Secchin afirma que a mera escolha da “pedra” como símbolo já era iconoclasta, numa época em que elementos como a lua e as flores eram privilegiados.
— Temos essa conjugação de um elemento não poético, que é a pedra, dentro de uma estrutura sintática que também era considerada não poética. Drummond, portanto, ataca tanto na escolha do símbolo quanto na maneira de falar dele — conclui.
Se a antipatia dos tradicionalistas contra o modernismo explica boa parte das reações iradas ao poema, há um outro fator que deu força aos ataques: a política.
De 1934 a 1945, Drummond foi chefe de gabinete de Gustavo Capanema, no Ministério da Educação e Saúde Pública, e sua obra virou arma para a oposição ao governo de Getúlio Vargas. — Como não se podia exatamente atacar o Estado Novo, por causa da censura barra-pesada do DIP (Departamento de Imprensa e Propaganda), viram Drummond uma maneira de atacar indiretamente o ministro e o governo — lembra Eucanaã Ferraz.
A magnitude das reações ao poema da pedra surpreendeu e incomodou Drummond, que considerava o texto indigno de tamanha bile — e até de tantos elogios, como os que lhe dedicou Mario de Andrade, que o achava “formidável” e “admirável”.

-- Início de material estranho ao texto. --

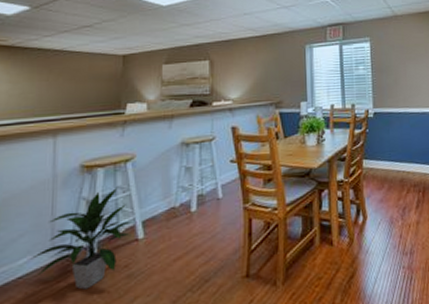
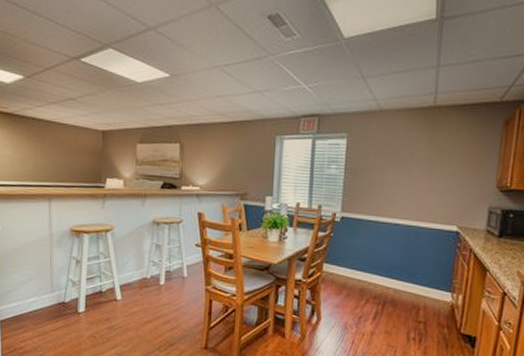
indoor plant: present [30,186,132,290] -> none [37,252,112,331]

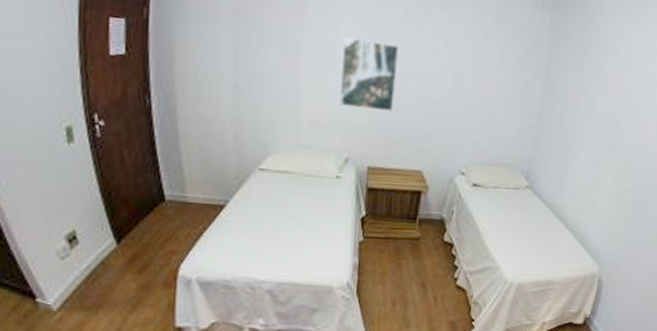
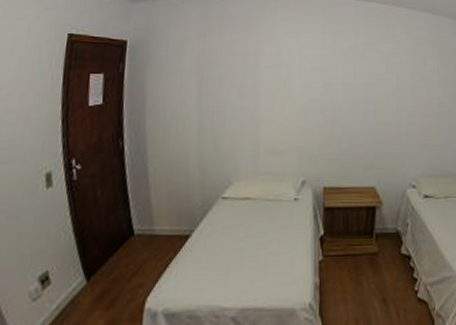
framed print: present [340,37,398,112] -> none [295,72,346,135]

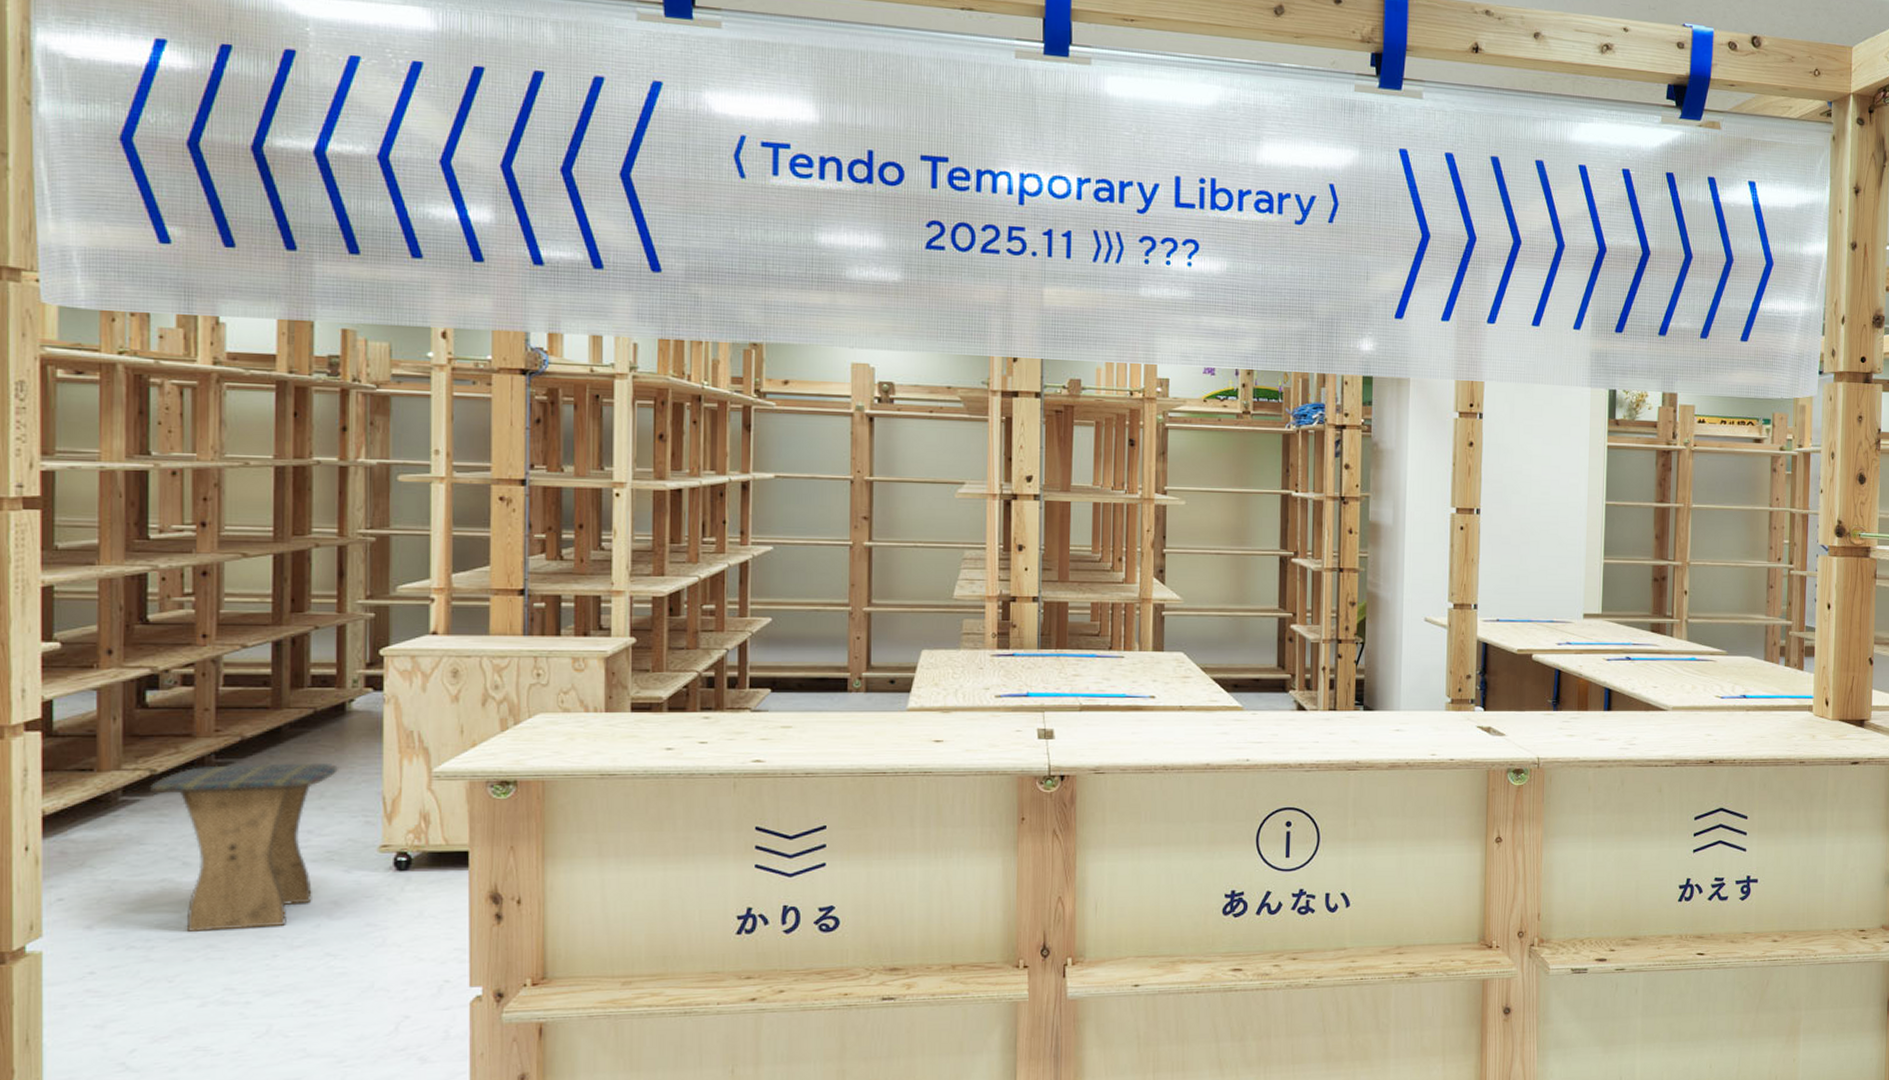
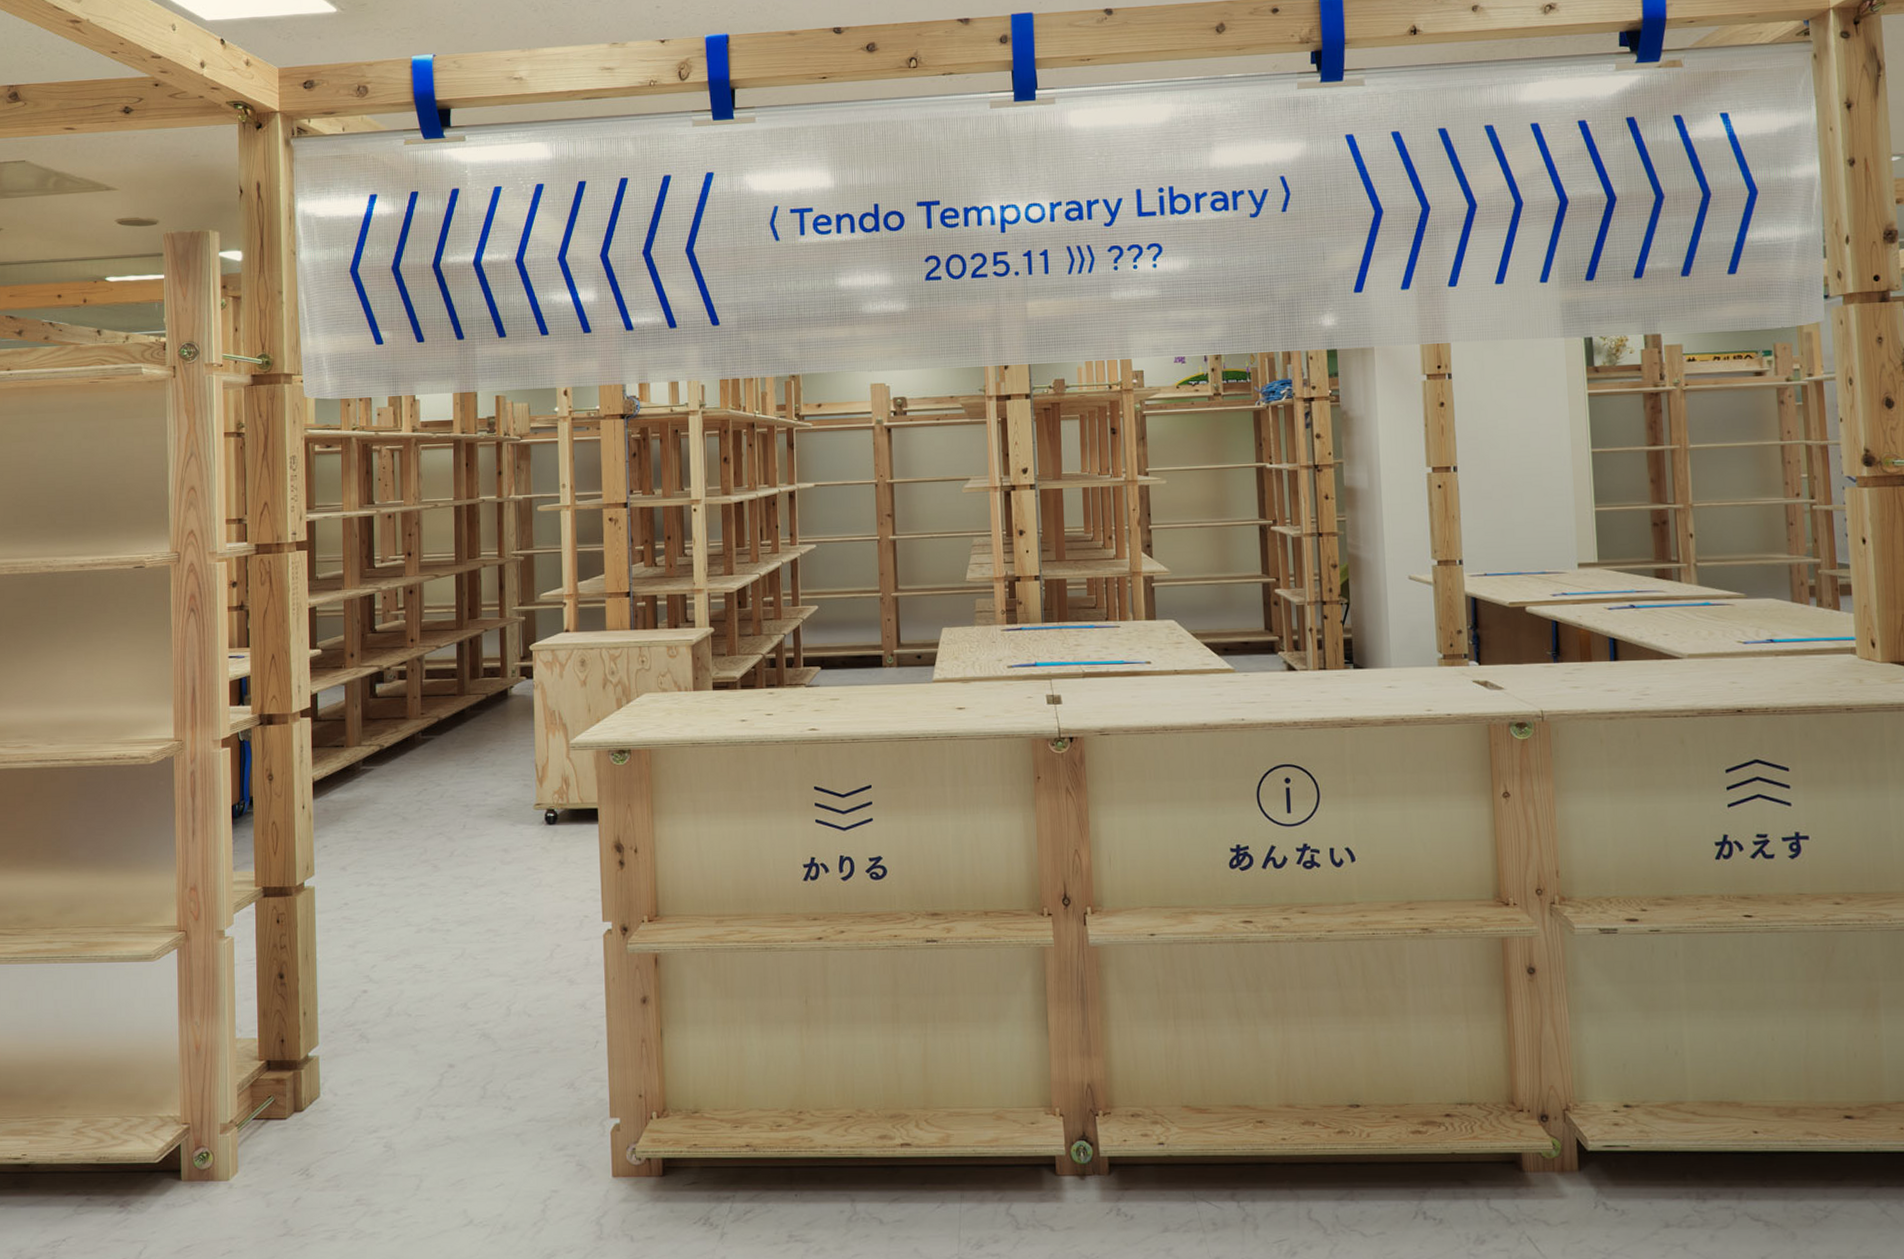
stool: present [150,762,340,932] -> none [380,737,505,873]

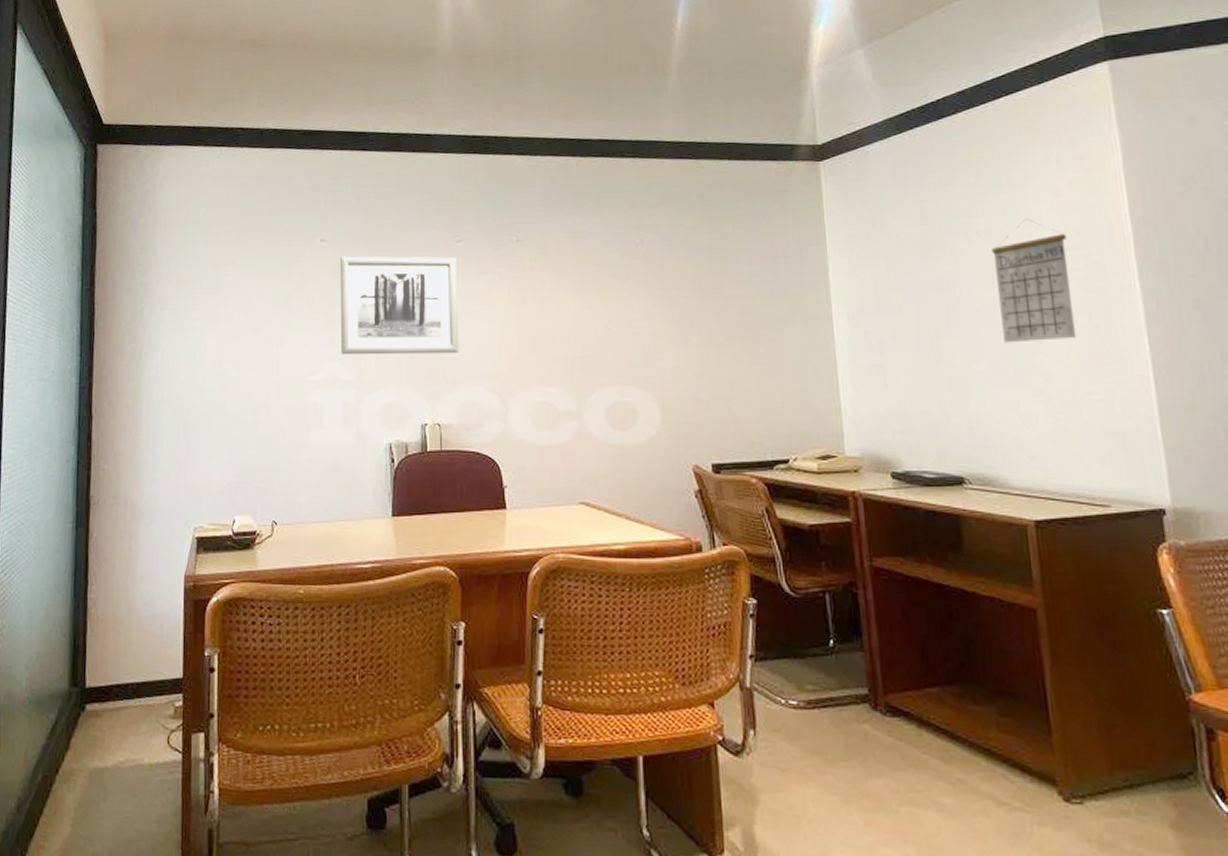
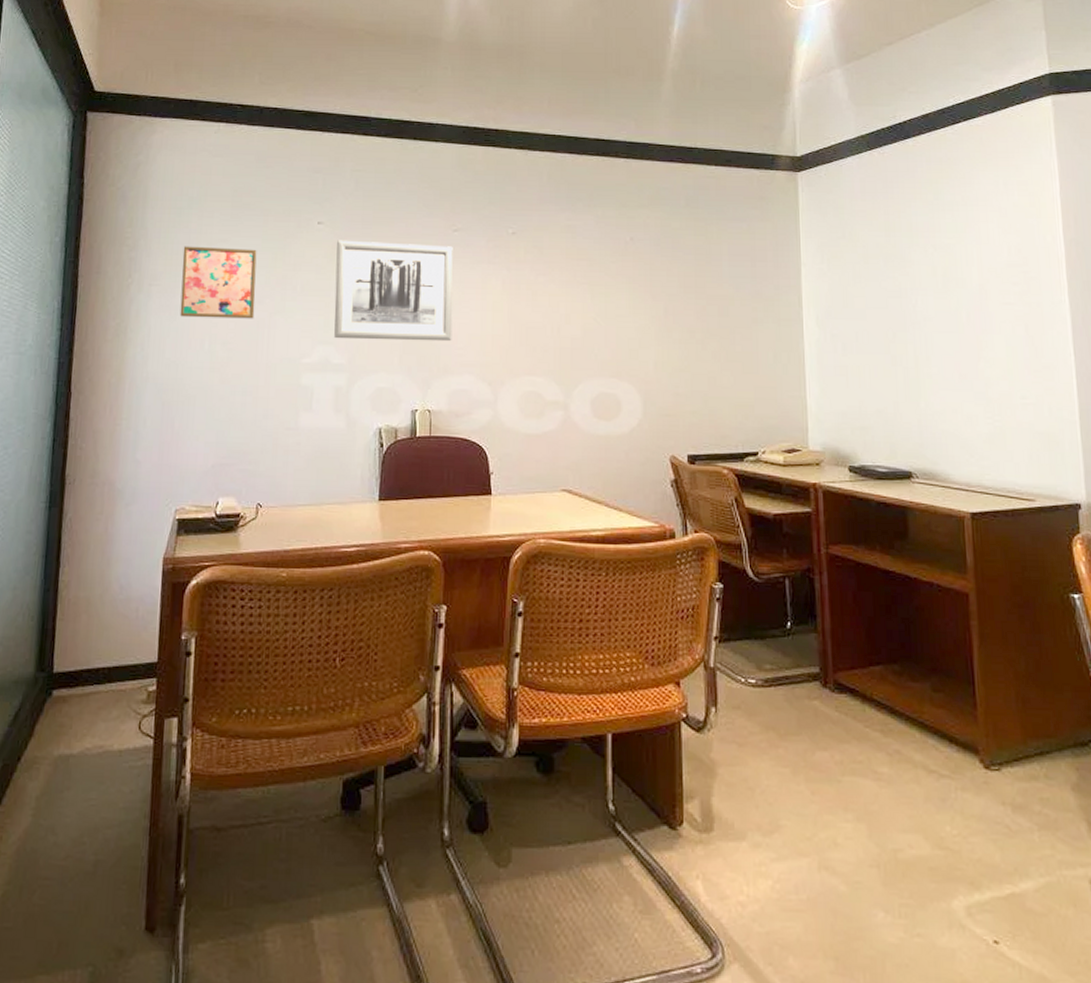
wall art: none [191,269,263,339] -> present [180,246,257,319]
calendar: present [991,218,1077,343] -> none [944,235,1014,349]

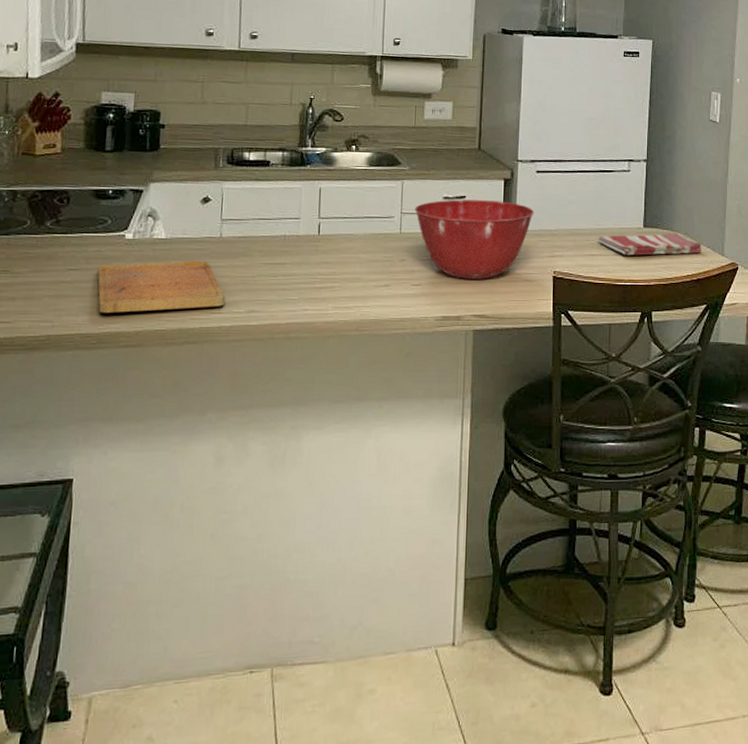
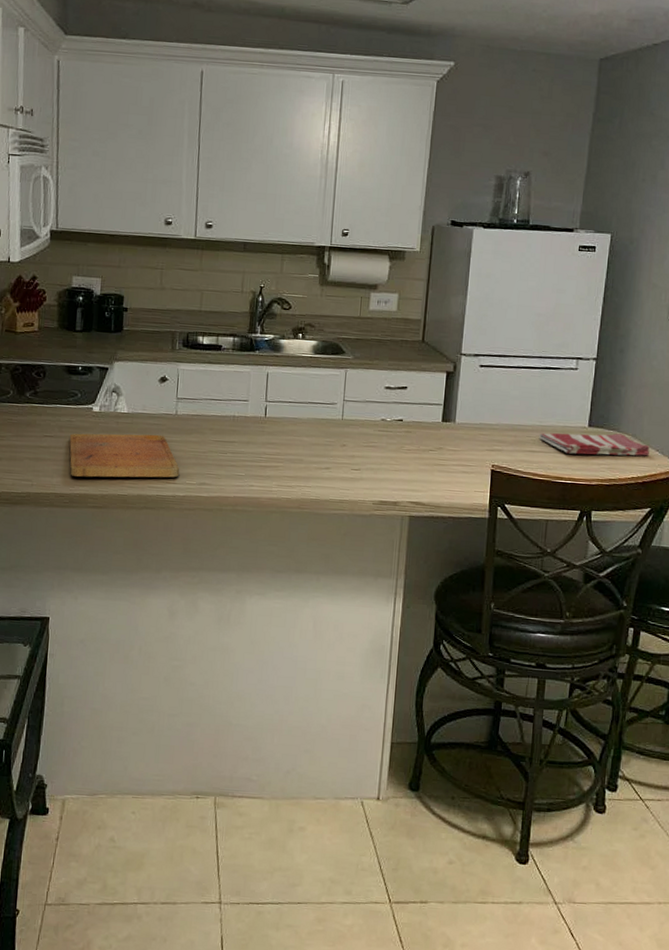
mixing bowl: present [414,199,535,280] -> none [356,389,476,469]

Superadas as fases dos atritos modernistas e políticos, “No meio do caminho” passou a ser analisado com mais distanciamento e profundidade, tornando-se uma quase unanimidade na literatura nacional. Se não chegou a ser visto como o melhor poema do mineiro, certamente é um dos mais importantes e reconhecíveis, com um impacto que transcende em muito o círculo da poesia.
— É um dos poemas brasileiros mais citados em artigos, ensaios e mesmo poemas — diz o poeta e imortal Antonio Cicero. — Só os idiotas ou ignorantes atacariam esse poema ainda hoje.
BIOGRAFIA PRÓPRIA
“Como podia eu imaginar que um texto insignificante, um jogo monótono, deliberadamente monótono, de palavras causasse tanta irritação, não só nos meios literários como ainda na esfera da administração, envolvendo seu autor numa atmosfera de escárnio?”
Assim Carlos Drummond de Andrade resumia, em entrevista à rádio MEC, em 1954, seu espanto com a recepção a seu “No meio do caminho”, publicado 26 anos antes e, desde cedo, uma pedra em sua biografia.
Se os primeiros ataques vieram da artilharia antimodernista — críticos literários conservadores, professores de português ginasianos etc. —, quando o mineiro se tornou chefe de gabinete no Ministério da Educação do governo Vargas, a troça passou a lhe ser dirigida por qualquer um — e pessoalmente.
“Nas raras reuniões a que comparecia, sempre encontrava um gaiato ou uma gaiata que me perguntava pela pedra: se tinha esbarrado nela e machucado o dedão, se a afastara do caminho, coisas assim. A princípio, eu respondia seco e encalistrado. Depois, preparei respostas de contra-ataque. Afinal me acostumei”, escreveu ele.
Estimulado pelo poeta português Arnaldo Saraiva, o mineiro editou com ele um livro em que compilava as críticas e referências dedicadas a seu texto. “Uma pedra no meio do caminho — Biografia de um poema” foi lançado em 1967 e reeditado em versão ampliada em 2010, sob os cuidados de Eucanaã Ferraz.
A consciência de Drummond sobre a importância perene que “No meio do caminho” adquiriria em sua carreira ficou registrada no poema “Legado”, de 1950.
“Que lembrança darei ao país que me deu tudo que lembro e sei, tudo quanto senti? (...) De tudo quanto foi meu passo caprichoso na vida, restará, pois o resto se esfuma, uma pedra que havia em meio do caminho.”